This post is the second of two for the Alias Grace read along at Bookish Habits. You can read part one here.
The novel took an interesting turn after we left off last time. I won't call it unexpected - in fact, I did indeed expect the revelation that was made when Grace was hypnotized from the moment she reported having heard Mary Whitney's voice say "Let me in" just after she died. It also confirmed the sense that I had all along that Grace was "guilty as sin" in the words of her former lawyer and, at the same time, completely innocent. Though Grace never admits to having done any of the things she was convicted of, there is always something missing from her story, which she acknowledges - convenient blackouts during which, it seems, she was not inactive. But you can't help trusting her - when she says she can't remember having done something, you believe that she can't remember it, that she was never consciously aware of it, even if her body did perform those actions. Just because the capacity for those actions exists inside her, does that define who she is? If she didn't consciously perform those actions, are they hers to own? At one point, Grace says, "having a thought is not the same as doing it. If we were all on trial for our thoughts, we would all be hanged" (317). There are element of both guilt and innocence in us all; it's the actions we take that determine which applies.

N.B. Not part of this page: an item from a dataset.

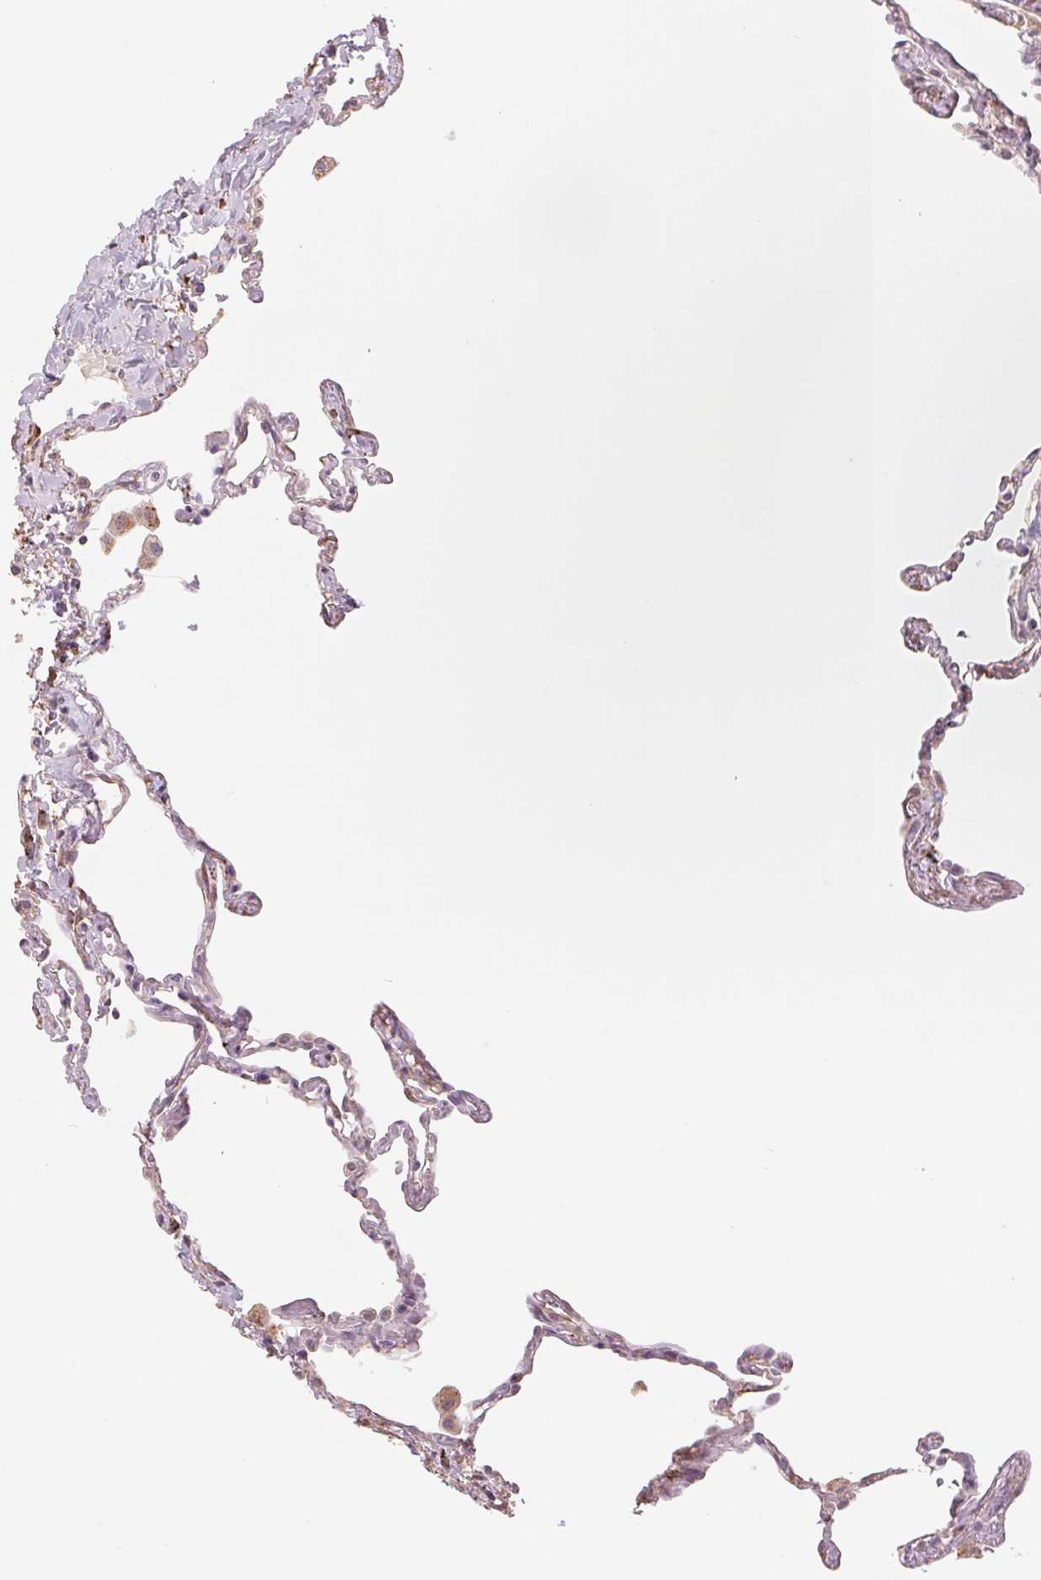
{"staining": {"intensity": "weak", "quantity": "<25%", "location": "cytoplasmic/membranous,nuclear"}, "tissue": "lung", "cell_type": "Alveolar cells", "image_type": "normal", "snomed": [{"axis": "morphology", "description": "Normal tissue, NOS"}, {"axis": "topography", "description": "Lung"}], "caption": "DAB (3,3'-diaminobenzidine) immunohistochemical staining of benign lung displays no significant staining in alveolar cells. (Immunohistochemistry (ihc), brightfield microscopy, high magnification).", "gene": "FKBP10", "patient": {"sex": "female", "age": 67}}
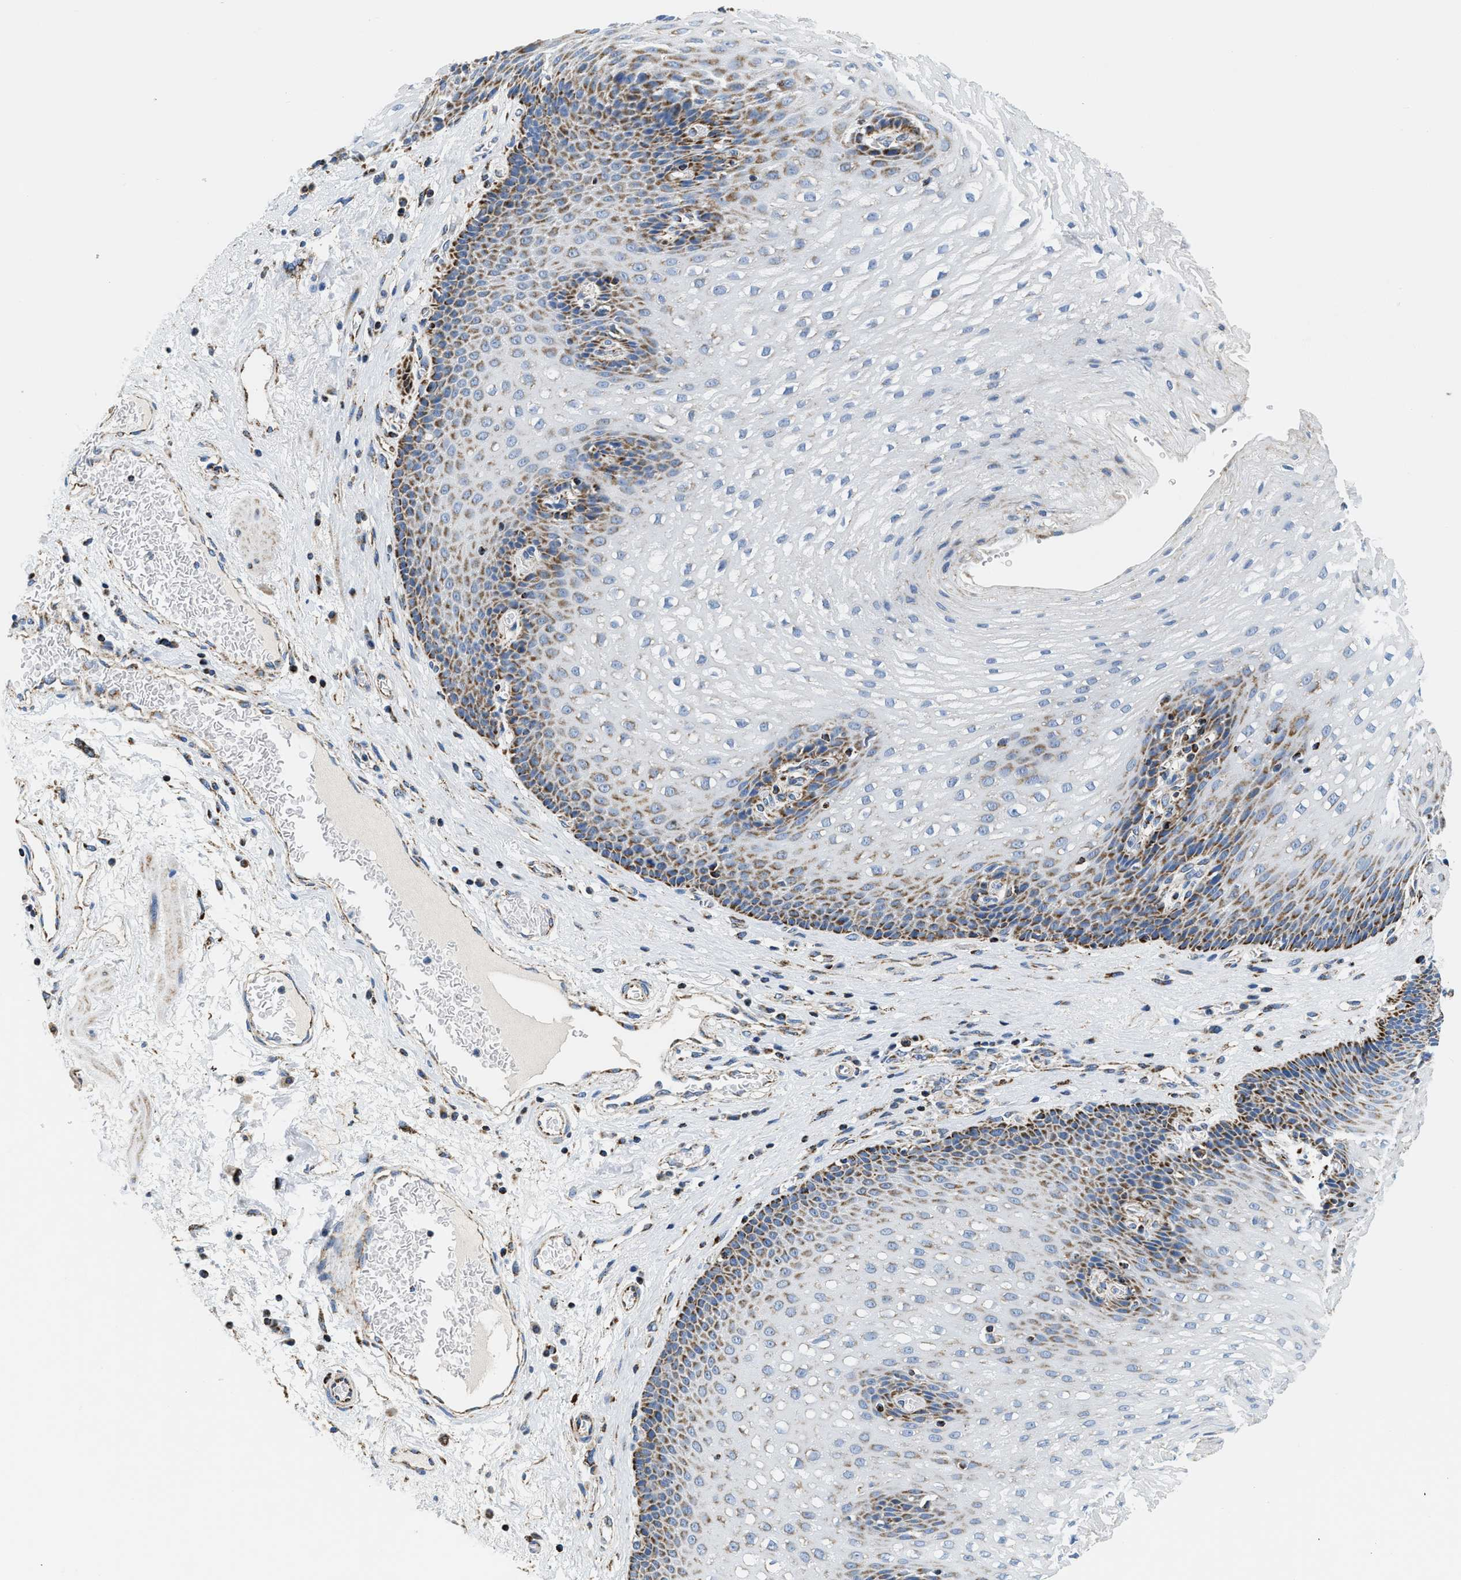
{"staining": {"intensity": "moderate", "quantity": "25%-75%", "location": "cytoplasmic/membranous"}, "tissue": "esophagus", "cell_type": "Squamous epithelial cells", "image_type": "normal", "snomed": [{"axis": "morphology", "description": "Normal tissue, NOS"}, {"axis": "topography", "description": "Esophagus"}], "caption": "Brown immunohistochemical staining in normal human esophagus shows moderate cytoplasmic/membranous staining in about 25%-75% of squamous epithelial cells. (DAB (3,3'-diaminobenzidine) IHC, brown staining for protein, blue staining for nuclei).", "gene": "SFXN1", "patient": {"sex": "male", "age": 48}}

It's a very forgiving interpretation. I get the sense that Atwood really took the historical Grace Marks' story to heart, took the person to heart and, perhaps somewhat indulgently, found a way to vindicate her. It is, perhaps, a little convenient, wrapping up loose ends much too neatly, and really makes one wonder about the decision to finally release Grace. There again, her happy ending is a little unnatural - is life really so tidy? So unlikely? Perhaps the point of the ending is that it only has the illusion of happiness, for Grace really doesn't have any choice in the matter. She has nowhere to go except where she's sent and nothing to live on except what she's given, leaving her at the mercy of yet another man. Innocence, guilt, happiness - perhaps these are all illusions and at their core is something darker and more complex.
I really appreciated the Afterword in which Atwood briefly summarized what is known about the historical Grace Marks so that the reader can sort out what is "true" and what is "fiction" (are these illusions as well?). It seems that Atwood did a nice job filling in the gaps and bringing and brought a story wanting in detail back to life.
Overall, I wouldn't say that it's my favorite Atwood novel, but it certainly engaged me and made me want to keep reading. Perhaps it would have been slightly more effective for me if Atwood had allowed the story to be just a little messier, a little more like life.